Shouldn’t our highest priority, after our personal relationship with Jesus, be our participation as the Bride of Christ; the local Ekklesia, the local assembly of Believers?
And shouldn’t our priority be to apply everything the New Testament teaches about being the local assembly of Believers? Shouldn’t everything else flow from that? Of course, when I speak of a local assembly of Christ, I’m not referring to the institutional organization – business franchise – “church growth” – Madison Avenue marketing – polished – affectatious – selling-a-product entity that calls itself a church.
Is there any commandment in the New Testament to create “para-church” organizations?
Turning a relationship with Jesus into a career path in an organization is the kind of fleshly ambition that causes many of these organizations to exist. The world of para-churches promotes this kind of worldly thinking: a corporation, career ladder “vision” for life.
A para-church organization will always be led by a hierarchical structure and is likely to be run by a CEO dictator who treats fellow brothers like employees or his personal staff. Of course, in many cases, since para-churches ARE businesses, the brothers ARE employees; the CEO has a personal staff.
Most clergyman, who lead most institutional church systems, cannot operate like a New Testament leader either. The clergy and the para-church leaders come out of the same institutional mind-set. The leader as dictator is from the world.

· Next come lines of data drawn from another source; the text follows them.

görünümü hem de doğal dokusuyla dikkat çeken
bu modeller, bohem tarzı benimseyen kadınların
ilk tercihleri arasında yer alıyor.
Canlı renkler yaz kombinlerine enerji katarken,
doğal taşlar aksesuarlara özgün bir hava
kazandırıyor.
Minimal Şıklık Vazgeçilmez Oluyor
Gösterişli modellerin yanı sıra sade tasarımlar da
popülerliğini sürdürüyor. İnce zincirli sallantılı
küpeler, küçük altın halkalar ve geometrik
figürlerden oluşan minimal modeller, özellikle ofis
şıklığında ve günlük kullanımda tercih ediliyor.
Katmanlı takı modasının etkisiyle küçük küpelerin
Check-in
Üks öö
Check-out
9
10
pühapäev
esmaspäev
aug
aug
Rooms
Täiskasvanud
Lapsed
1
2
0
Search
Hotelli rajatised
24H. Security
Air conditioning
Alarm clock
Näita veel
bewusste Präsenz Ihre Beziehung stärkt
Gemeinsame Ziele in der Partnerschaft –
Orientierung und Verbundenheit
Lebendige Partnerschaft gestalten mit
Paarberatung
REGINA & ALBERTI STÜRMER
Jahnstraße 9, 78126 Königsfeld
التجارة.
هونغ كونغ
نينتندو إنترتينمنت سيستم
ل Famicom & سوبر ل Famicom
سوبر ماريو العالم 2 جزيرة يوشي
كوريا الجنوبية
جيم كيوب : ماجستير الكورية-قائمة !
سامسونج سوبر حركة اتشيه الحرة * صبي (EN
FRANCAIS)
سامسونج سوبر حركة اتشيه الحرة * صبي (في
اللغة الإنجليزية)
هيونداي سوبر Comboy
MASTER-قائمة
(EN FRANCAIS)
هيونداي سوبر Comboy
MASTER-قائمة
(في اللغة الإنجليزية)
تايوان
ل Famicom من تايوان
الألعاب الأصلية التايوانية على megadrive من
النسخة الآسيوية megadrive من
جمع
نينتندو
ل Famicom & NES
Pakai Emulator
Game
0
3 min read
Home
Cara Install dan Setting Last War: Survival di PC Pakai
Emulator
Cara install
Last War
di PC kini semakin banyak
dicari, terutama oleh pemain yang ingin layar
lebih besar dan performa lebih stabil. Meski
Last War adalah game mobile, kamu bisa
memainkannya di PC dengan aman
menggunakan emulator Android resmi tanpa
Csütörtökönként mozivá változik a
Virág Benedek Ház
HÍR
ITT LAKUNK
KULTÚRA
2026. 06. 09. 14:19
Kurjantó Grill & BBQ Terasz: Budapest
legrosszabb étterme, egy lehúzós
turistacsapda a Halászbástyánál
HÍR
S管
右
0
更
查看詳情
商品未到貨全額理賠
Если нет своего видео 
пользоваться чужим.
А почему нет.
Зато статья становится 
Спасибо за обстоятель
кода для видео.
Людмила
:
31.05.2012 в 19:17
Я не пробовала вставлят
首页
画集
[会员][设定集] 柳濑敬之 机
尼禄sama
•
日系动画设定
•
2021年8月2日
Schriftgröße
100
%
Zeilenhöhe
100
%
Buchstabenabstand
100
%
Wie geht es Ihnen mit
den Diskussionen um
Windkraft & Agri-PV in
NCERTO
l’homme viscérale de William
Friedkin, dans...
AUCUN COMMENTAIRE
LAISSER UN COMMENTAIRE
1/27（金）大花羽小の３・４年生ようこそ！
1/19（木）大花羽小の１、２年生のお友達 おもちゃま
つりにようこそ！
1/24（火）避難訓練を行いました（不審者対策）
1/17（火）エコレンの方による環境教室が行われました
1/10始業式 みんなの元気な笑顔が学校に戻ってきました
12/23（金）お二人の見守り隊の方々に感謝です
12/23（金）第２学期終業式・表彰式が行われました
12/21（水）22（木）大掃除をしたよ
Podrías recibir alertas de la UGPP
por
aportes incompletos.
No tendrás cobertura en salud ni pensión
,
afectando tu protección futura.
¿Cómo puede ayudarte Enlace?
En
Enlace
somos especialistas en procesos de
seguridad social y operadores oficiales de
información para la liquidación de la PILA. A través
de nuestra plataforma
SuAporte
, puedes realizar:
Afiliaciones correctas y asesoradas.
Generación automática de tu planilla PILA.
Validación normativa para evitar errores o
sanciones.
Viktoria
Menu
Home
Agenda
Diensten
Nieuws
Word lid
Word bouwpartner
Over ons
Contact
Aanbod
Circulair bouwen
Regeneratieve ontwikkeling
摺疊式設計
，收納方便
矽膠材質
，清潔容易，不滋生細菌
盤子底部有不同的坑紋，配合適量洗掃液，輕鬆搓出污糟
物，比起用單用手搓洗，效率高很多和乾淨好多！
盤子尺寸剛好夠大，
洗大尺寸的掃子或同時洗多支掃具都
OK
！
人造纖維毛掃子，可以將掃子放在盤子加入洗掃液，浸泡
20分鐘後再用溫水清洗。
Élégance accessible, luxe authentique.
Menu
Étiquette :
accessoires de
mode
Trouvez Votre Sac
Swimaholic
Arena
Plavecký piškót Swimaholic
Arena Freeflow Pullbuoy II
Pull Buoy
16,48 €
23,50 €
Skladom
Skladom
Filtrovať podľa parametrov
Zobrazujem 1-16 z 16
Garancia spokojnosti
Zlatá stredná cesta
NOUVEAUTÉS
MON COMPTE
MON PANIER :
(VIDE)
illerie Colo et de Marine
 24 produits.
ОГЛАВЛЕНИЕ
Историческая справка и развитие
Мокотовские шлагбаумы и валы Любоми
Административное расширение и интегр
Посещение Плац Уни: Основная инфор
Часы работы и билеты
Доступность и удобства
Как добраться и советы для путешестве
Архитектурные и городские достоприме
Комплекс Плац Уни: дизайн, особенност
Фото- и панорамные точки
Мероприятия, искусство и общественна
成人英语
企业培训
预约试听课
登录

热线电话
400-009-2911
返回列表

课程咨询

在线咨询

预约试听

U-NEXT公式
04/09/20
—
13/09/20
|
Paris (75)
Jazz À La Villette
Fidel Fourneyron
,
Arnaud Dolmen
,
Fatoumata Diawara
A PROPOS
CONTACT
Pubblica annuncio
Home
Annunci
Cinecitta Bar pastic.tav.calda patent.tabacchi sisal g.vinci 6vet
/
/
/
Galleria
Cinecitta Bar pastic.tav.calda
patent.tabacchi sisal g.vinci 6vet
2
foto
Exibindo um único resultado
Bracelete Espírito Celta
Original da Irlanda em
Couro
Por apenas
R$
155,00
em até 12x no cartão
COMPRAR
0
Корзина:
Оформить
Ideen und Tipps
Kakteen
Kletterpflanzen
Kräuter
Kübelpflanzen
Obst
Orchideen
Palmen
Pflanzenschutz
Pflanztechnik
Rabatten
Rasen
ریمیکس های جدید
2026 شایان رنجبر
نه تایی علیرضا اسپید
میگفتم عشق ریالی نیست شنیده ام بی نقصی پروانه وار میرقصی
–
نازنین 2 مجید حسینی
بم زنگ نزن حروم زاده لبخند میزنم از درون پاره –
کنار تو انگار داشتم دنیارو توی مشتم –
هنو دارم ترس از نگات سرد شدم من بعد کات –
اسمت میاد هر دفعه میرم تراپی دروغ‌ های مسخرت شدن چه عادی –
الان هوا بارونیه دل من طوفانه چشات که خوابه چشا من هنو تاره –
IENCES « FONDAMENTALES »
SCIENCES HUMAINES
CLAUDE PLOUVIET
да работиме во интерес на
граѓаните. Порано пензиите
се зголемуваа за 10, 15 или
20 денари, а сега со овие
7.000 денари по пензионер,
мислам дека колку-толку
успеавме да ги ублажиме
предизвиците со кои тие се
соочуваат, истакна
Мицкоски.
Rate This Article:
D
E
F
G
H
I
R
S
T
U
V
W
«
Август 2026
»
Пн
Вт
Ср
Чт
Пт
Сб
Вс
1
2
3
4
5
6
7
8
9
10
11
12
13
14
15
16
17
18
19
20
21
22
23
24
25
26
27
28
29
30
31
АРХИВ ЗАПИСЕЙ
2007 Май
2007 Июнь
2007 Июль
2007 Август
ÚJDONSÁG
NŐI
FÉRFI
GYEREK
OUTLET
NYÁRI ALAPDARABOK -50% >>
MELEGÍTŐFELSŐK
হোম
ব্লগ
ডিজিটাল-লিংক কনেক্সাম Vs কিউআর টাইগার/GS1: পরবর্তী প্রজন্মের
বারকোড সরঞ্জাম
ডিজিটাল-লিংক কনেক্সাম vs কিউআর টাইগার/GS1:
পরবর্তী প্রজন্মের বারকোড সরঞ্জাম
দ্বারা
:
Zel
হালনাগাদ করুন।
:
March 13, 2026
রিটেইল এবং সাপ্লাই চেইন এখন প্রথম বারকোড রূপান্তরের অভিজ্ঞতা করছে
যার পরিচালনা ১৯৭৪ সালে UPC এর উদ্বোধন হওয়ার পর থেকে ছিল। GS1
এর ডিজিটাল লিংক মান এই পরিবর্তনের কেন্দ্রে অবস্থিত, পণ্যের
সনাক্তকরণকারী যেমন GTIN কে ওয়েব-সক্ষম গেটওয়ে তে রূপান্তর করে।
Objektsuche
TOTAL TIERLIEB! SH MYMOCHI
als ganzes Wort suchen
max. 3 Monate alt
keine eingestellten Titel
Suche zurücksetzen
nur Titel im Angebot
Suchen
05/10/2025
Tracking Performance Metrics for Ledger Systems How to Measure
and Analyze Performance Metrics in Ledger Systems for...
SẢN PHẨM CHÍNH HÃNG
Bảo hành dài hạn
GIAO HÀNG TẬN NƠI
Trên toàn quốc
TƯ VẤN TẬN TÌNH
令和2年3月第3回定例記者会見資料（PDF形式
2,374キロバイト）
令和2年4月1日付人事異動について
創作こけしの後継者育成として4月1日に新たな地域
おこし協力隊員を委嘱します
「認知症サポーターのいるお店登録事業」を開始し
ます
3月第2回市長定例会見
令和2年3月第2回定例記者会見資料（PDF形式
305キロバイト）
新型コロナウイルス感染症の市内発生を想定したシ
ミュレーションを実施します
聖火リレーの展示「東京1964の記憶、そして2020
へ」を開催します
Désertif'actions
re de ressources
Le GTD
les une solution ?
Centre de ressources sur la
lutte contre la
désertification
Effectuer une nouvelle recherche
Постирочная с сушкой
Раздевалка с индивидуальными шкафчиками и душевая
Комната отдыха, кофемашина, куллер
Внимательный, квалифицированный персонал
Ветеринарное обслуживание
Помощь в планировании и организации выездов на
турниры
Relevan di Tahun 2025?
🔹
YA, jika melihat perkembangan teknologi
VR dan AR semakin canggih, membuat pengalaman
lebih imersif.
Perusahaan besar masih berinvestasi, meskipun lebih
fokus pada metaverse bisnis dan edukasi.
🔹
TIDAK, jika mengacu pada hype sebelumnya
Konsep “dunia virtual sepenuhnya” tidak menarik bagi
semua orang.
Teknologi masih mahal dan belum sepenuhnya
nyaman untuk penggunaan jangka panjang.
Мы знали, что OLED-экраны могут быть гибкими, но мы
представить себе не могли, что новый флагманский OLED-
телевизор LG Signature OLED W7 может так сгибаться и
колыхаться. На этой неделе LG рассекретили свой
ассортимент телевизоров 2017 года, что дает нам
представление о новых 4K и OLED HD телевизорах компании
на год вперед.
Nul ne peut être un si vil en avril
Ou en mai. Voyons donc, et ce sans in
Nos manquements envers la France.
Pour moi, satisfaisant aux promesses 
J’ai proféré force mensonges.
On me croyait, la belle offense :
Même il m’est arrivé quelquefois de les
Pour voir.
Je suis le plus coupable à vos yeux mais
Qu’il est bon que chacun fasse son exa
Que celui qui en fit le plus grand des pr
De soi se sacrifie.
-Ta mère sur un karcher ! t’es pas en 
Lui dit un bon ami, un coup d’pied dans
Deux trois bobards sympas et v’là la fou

These brothers seem to have no clue that the New Testament teaches that leaders in the Body of Christ are to be servants, not lords; examples, not dictators; and fellow brethren, not an elite class over the rest of us.
The concept of brothers as fellow elders and fellow decision makers is a foreign concept to them.
Some brothers, who have a zeal, might say that the “churches” have failed to minister and therefore I must step out to do what God has called me to do.
Does the end justify the means?
Has not our Lord Jesus already told us the means He has chosen to pursue His ends?
Has not our Lord chosen the Ekklesia of Christ?
Does not the New Testament tell us how the Ekklesia of Christ is to be led and how we are to function?
Shouldn’t that be more important than evangelism or feeding the poor or “transforming lives”?
When someone is converted, are they converted into the Ekklesia of Christ or into the Parachurch? Do they become disciples of Jesus or of a para-church guru?
I certainly am not saying that every ministry must be in the context of a program of an (institutional) church.
The brethren come together to edify one another. We minister to the Body of Christ together and as individuals and we minister to the world together and as individuals.
Why can’t we be co-workers in Christ, submitting one to another?